*Task data*.
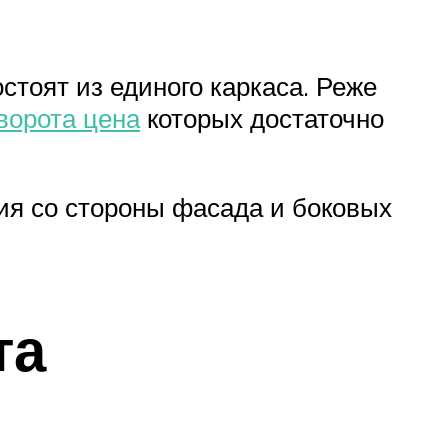
тоят из единого каркаса. Реже
ворота цена
которых достаточно
ия со стороны фасада и боковых
та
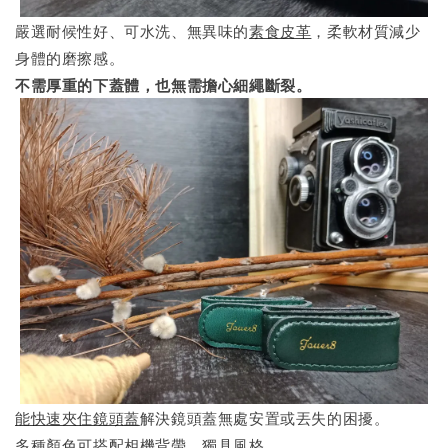
嚴選耐候性好、可水洗、無異味的
素食皮革
，柔軟材質減少
身體的磨擦感。
不需厚重的下蓋體，也無需擔心細繩斷裂。
能快速夾住鏡頭蓋
解決鏡頭蓋無處安置或丟失的困擾。
多種顏色可搭配相機背帶，獨具風格。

*Work instructions*. Write the listing out exactly, word for word, but omit the pictures.

*Result*.
тоят из единого каркаса. Реже
ворота цена
которых достаточно
ия со стороны фасада и боковых
та
嚴選耐候性好、可水洗、無異味的
素食皮革
，柔軟材質減少
身體的磨擦感。
不需厚重的下蓋體，也無需擔心細繩斷裂。
能快速夾住鏡頭蓋
解決鏡頭蓋無處安置或丟失的困擾。
多種顏色可搭配相機背帶，獨具風格。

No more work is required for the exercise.